Work to complete: Update the lines that begin with the one containing "iPhone 17 pro" and end with the one containing "Ask About Warranty" by changing "Warranty" to "Guarantee", leaving everything else unchanged.

Records:
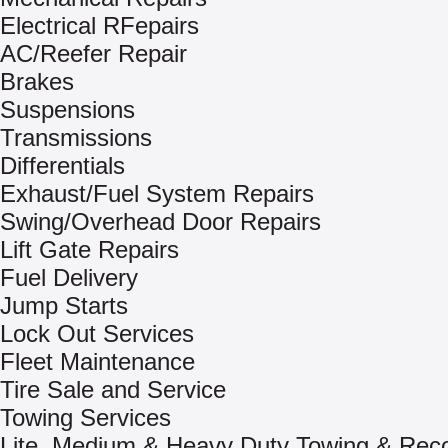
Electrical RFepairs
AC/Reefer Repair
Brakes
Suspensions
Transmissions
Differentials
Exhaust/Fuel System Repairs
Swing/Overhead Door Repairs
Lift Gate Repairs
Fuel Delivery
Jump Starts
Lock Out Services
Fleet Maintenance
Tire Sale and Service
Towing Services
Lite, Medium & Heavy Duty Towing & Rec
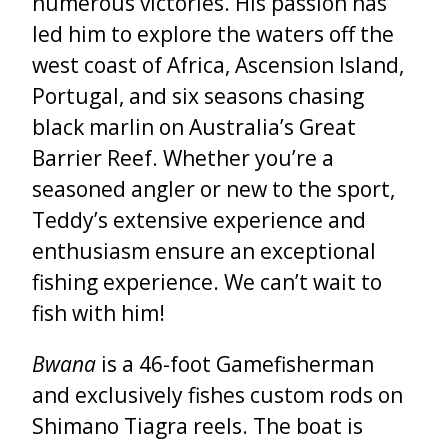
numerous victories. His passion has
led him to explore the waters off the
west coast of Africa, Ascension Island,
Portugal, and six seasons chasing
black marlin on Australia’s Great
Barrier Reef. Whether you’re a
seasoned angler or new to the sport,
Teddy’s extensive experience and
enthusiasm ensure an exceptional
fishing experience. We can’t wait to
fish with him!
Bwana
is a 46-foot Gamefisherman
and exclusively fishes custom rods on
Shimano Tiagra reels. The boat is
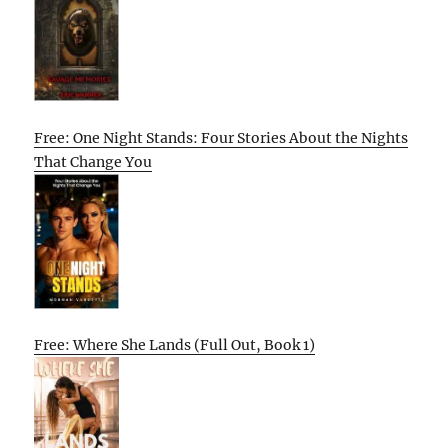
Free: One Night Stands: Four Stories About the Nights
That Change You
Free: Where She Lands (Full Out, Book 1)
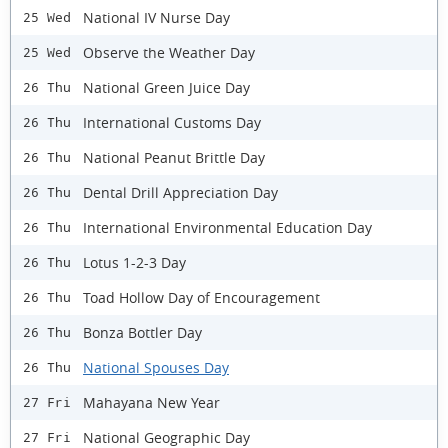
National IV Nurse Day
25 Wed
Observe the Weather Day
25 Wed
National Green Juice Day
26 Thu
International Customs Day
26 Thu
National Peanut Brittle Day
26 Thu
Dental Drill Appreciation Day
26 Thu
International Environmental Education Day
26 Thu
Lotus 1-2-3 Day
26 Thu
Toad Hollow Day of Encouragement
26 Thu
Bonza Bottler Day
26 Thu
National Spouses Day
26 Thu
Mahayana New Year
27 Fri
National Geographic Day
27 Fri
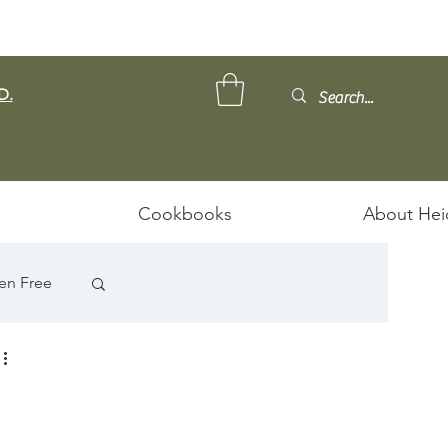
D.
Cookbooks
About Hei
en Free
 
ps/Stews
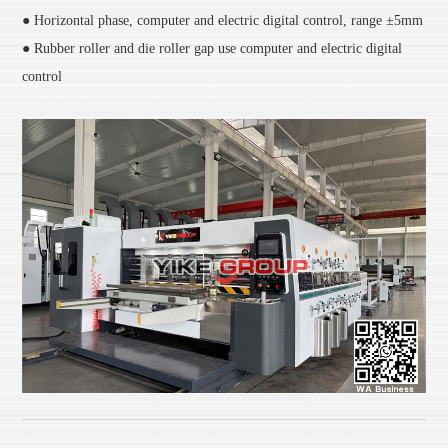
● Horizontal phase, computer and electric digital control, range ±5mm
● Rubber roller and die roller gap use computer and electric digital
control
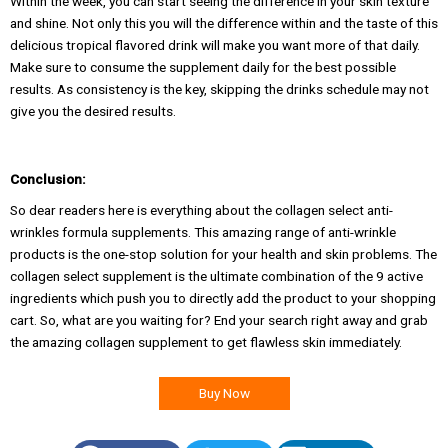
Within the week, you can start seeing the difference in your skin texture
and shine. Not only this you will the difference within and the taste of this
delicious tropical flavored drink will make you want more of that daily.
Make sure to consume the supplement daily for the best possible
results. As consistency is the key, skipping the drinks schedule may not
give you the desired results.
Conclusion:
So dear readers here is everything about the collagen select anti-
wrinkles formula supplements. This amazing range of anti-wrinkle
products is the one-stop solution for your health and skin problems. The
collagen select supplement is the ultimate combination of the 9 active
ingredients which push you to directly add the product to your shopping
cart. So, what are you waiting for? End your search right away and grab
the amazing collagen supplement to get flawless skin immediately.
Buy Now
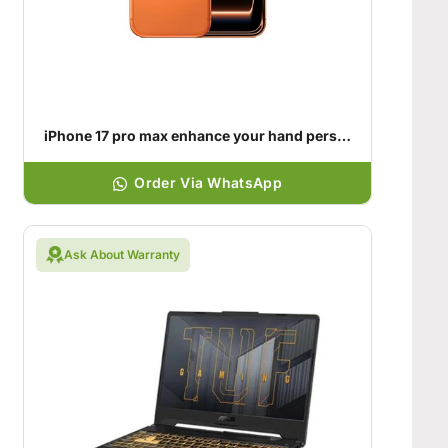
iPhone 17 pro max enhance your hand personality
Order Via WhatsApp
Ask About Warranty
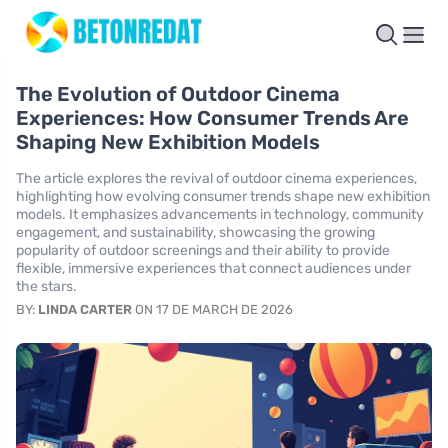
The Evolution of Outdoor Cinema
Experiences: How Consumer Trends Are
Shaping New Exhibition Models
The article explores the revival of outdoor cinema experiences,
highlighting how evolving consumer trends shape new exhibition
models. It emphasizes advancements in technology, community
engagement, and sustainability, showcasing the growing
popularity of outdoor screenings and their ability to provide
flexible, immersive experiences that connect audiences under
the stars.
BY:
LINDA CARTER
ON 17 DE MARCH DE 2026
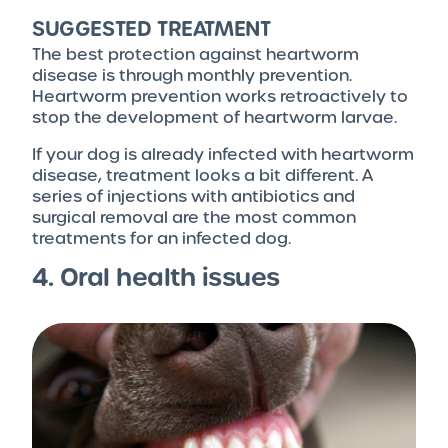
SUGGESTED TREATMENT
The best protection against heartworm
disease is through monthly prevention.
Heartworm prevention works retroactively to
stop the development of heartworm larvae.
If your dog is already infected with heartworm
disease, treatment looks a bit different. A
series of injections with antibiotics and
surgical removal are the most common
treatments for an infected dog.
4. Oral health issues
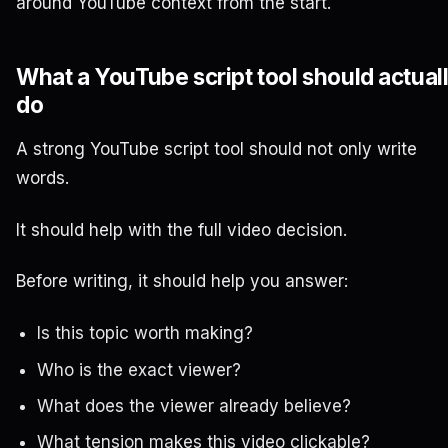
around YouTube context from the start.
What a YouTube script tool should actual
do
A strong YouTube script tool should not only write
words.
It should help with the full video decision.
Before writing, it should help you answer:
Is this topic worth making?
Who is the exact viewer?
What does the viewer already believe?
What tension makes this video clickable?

Response to the exercise:
iPhone 17 pro max enhance your hand personality
Order Via WhatsApp
Ask About Guarantee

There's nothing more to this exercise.